> [Short exercise]:
Reproduce the rows below verbatim, starting with their first line and going on through the line that contains "scientific name: Arion rufus", including that line.

> [Dataset rows]:
-=-=-=-=-
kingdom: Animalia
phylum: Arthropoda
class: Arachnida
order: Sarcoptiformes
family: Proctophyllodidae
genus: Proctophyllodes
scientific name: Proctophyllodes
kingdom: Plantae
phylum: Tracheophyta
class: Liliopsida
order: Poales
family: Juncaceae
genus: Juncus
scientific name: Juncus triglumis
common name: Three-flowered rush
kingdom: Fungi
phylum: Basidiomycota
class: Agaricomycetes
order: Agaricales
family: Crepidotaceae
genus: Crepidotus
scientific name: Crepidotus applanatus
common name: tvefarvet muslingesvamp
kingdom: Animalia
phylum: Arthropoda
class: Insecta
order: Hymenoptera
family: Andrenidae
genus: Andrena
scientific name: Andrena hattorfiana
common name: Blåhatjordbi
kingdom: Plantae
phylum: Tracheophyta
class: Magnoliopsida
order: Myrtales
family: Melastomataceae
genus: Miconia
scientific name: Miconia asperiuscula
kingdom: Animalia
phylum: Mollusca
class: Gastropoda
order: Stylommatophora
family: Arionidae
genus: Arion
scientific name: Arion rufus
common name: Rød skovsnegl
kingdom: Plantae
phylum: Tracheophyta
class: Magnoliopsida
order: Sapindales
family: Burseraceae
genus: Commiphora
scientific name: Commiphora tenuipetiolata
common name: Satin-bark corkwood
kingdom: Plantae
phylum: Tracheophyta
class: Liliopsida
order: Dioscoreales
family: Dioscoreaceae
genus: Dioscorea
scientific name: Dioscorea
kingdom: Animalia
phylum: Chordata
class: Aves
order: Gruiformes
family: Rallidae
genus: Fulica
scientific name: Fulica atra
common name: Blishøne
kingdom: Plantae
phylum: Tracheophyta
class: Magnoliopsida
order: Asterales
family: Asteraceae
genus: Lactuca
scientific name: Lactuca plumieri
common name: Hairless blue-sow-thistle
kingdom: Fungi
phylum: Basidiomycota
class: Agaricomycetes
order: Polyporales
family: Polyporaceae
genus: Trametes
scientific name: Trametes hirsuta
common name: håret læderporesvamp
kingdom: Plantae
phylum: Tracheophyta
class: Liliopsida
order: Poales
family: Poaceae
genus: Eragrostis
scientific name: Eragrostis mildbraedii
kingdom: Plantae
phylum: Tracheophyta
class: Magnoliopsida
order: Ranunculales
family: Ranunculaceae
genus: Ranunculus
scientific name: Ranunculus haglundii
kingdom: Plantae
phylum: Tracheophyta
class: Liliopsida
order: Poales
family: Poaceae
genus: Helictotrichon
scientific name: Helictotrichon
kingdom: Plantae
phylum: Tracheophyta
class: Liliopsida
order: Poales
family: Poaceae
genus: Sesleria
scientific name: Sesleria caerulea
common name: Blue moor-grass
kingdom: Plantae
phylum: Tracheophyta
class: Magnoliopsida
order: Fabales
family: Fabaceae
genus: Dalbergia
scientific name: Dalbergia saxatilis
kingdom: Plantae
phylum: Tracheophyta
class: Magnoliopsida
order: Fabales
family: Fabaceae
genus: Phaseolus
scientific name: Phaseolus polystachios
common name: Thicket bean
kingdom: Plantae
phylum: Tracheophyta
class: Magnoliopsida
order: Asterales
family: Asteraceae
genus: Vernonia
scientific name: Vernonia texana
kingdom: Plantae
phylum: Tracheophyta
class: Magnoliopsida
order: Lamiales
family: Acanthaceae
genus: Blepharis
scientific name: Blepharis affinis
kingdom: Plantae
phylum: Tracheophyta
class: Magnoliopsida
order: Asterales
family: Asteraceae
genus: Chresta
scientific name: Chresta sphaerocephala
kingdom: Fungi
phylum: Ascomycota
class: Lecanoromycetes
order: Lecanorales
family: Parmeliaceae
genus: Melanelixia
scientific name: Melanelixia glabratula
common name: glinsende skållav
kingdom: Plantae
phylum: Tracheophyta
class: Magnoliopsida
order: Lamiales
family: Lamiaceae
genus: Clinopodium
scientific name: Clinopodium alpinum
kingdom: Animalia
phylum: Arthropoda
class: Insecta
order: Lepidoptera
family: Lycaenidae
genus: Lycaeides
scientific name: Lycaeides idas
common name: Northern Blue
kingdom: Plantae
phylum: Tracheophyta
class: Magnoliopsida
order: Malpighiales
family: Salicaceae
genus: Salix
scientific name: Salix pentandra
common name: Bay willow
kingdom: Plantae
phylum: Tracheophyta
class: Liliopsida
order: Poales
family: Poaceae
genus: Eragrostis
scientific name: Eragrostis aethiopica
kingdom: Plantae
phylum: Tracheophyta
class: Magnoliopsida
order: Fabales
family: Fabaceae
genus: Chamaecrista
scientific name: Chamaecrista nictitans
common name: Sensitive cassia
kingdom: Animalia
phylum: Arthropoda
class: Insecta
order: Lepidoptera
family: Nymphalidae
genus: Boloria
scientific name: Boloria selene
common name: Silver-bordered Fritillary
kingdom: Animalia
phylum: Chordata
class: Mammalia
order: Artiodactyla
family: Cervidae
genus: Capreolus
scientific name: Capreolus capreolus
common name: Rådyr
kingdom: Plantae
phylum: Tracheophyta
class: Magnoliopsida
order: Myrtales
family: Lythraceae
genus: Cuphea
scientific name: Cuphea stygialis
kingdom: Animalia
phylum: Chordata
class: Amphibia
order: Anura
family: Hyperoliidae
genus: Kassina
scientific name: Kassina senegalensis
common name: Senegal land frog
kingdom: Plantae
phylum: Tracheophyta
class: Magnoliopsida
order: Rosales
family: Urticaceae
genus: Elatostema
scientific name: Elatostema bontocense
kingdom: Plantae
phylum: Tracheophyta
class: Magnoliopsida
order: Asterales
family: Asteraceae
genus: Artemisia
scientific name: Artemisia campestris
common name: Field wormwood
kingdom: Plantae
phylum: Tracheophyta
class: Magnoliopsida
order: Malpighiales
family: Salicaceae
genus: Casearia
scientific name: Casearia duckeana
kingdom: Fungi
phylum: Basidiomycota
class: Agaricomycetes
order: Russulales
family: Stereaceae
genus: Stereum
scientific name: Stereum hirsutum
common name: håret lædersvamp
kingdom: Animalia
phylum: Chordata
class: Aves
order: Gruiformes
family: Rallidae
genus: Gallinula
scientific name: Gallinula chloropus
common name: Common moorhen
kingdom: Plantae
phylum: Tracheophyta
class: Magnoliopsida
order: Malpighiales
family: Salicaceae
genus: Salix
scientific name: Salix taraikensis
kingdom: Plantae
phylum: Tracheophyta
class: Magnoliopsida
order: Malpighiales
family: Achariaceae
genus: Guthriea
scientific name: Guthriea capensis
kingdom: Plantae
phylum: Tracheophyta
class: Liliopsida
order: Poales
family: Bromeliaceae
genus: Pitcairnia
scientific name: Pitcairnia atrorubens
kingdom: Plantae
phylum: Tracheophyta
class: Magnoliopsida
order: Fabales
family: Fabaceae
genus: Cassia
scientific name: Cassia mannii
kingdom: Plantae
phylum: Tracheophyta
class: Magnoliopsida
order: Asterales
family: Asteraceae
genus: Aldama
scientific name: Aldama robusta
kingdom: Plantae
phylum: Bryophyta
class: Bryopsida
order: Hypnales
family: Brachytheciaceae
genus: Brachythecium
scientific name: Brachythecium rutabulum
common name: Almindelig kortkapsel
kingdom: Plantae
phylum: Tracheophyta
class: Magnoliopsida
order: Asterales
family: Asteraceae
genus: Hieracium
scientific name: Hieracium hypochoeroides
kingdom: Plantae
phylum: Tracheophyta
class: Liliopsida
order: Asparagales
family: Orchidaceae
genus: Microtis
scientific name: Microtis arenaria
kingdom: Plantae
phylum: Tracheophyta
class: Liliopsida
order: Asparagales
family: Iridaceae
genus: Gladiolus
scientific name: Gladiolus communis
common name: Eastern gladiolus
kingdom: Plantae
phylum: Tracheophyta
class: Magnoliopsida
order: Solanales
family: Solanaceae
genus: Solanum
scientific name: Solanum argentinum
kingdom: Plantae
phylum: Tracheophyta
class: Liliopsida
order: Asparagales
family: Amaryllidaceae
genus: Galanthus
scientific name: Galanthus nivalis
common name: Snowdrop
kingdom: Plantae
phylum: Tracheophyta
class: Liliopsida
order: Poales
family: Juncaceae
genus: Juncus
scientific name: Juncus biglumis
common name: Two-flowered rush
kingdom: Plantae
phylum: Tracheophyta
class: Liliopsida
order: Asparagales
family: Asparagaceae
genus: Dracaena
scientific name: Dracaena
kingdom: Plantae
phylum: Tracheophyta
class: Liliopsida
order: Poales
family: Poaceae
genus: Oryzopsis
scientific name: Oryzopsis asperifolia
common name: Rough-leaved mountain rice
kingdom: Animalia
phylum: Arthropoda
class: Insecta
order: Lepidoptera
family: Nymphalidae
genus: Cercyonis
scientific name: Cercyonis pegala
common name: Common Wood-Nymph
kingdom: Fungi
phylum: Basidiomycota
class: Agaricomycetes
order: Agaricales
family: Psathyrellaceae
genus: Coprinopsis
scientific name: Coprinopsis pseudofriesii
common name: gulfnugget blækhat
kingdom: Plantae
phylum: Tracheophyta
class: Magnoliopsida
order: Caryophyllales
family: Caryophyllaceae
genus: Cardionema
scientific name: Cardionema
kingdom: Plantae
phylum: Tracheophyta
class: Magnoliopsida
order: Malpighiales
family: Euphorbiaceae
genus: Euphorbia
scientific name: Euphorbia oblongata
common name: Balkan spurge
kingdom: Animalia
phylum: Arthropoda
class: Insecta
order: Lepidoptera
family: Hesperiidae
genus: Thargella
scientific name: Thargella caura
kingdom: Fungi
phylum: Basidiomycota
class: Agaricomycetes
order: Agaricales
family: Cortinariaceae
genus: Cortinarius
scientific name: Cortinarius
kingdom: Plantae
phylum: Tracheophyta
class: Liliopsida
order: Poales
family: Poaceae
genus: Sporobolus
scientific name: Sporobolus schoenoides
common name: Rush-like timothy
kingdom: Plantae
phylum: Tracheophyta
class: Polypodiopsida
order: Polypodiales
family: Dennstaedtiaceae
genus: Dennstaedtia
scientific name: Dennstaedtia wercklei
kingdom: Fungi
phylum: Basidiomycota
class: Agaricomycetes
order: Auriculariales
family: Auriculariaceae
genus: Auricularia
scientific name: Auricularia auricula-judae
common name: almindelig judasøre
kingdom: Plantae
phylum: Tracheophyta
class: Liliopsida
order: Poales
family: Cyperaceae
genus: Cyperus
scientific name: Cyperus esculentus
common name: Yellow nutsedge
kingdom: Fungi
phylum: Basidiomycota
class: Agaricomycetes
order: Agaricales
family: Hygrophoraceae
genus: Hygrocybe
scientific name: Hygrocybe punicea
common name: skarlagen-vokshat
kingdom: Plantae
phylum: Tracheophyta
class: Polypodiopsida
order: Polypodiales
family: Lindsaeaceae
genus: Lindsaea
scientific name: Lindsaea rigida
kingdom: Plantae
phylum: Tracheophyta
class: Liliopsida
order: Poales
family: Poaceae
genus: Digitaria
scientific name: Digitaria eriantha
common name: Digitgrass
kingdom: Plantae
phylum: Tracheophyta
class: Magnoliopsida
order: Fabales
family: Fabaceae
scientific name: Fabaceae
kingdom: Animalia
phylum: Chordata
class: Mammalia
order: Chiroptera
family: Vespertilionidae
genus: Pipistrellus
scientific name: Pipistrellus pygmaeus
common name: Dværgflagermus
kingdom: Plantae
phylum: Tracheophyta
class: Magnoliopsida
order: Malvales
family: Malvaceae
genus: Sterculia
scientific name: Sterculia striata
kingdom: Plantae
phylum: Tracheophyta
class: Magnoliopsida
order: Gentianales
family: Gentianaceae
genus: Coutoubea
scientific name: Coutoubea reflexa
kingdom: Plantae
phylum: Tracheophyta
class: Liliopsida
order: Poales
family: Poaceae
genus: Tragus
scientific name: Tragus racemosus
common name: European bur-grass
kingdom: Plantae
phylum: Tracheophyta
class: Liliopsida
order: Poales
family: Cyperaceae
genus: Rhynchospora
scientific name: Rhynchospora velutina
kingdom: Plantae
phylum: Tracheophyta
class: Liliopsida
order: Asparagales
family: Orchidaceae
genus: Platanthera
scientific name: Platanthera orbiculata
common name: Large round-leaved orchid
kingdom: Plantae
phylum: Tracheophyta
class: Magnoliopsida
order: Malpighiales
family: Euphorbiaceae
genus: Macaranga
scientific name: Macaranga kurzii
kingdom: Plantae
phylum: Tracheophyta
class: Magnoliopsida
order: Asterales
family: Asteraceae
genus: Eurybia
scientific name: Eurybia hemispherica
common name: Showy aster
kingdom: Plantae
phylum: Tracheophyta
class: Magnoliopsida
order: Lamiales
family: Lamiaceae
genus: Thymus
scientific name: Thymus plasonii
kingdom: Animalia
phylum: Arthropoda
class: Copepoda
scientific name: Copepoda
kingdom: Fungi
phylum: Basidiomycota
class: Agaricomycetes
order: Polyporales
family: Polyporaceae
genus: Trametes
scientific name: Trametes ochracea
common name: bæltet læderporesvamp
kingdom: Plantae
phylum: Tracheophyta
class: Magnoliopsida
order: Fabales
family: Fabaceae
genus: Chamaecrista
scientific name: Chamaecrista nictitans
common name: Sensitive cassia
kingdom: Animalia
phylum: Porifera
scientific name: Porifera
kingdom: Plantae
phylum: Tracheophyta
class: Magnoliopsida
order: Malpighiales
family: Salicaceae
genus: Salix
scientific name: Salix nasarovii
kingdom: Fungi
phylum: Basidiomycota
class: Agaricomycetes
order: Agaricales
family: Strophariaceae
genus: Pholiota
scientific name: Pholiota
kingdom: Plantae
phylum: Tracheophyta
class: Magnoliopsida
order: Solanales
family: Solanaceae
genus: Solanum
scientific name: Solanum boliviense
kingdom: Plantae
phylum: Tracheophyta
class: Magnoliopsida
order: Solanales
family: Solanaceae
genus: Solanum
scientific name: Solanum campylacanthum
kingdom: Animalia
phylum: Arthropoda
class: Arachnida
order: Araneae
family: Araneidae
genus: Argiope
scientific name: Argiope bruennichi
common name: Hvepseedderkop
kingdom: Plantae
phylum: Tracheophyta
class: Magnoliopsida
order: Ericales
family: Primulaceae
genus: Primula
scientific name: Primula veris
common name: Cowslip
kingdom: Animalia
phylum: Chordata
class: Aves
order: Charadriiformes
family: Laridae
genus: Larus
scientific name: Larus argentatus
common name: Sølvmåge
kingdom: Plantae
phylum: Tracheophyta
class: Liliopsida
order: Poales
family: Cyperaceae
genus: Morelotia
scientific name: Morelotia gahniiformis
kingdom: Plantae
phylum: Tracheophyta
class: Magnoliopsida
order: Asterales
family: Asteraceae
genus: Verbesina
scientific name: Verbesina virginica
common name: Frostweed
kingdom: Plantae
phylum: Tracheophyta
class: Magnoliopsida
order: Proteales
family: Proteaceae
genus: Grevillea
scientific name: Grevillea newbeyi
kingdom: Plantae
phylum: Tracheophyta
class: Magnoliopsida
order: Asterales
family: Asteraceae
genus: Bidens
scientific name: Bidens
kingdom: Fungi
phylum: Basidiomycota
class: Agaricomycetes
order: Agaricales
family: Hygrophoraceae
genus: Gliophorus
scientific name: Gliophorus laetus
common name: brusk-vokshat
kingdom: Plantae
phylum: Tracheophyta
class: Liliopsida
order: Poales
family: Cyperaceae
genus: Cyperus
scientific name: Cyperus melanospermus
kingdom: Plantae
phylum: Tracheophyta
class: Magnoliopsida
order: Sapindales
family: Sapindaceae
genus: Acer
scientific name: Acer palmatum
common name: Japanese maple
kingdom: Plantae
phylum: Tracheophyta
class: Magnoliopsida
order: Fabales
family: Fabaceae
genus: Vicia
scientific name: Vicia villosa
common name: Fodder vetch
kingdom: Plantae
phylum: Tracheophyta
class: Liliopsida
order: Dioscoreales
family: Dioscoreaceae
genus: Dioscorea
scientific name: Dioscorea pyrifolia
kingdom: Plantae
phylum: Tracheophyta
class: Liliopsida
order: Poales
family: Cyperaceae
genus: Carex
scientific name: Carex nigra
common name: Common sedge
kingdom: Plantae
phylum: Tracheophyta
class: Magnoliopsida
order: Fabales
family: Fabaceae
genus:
-=-=-=-=-
> [Final result]:
kingdom: Animalia
phylum: Arthropoda
class: Arachnida
order: Sarcoptiformes
family: Proctophyllodidae
genus: Proctophyllodes
scientific name: Proctophyllodes
kingdom: Plantae
phylum: Tracheophyta
class: Liliopsida
order: Poales
family: Juncaceae
genus: Juncus
scientific name: Juncus triglumis
common name: Three-flowered rush
kingdom: Fungi
phylum: Basidiomycota
class: Agaricomycetes
order: Agaricales
family: Crepidotaceae
genus: Crepidotus
scientific name: Crepidotus applanatus
common name: tvefarvet muslingesvamp
kingdom: Animalia
phylum: Arthropoda
class: Insecta
order: Hymenoptera
family: Andrenidae
genus: Andrena
scientific name: Andrena hattorfiana
common name: Blåhatjordbi
kingdom: Plantae
phylum: Tracheophyta
class: Magnoliopsida
order: Myrtales
family: Melastomataceae
genus: Miconia
scientific name: Miconia asperiuscula
kingdom: Animalia
phylum: Mollusca
class: Gastropoda
order: Stylommatophora
family: Arionidae
genus: Arion
scientific name: Arion rufus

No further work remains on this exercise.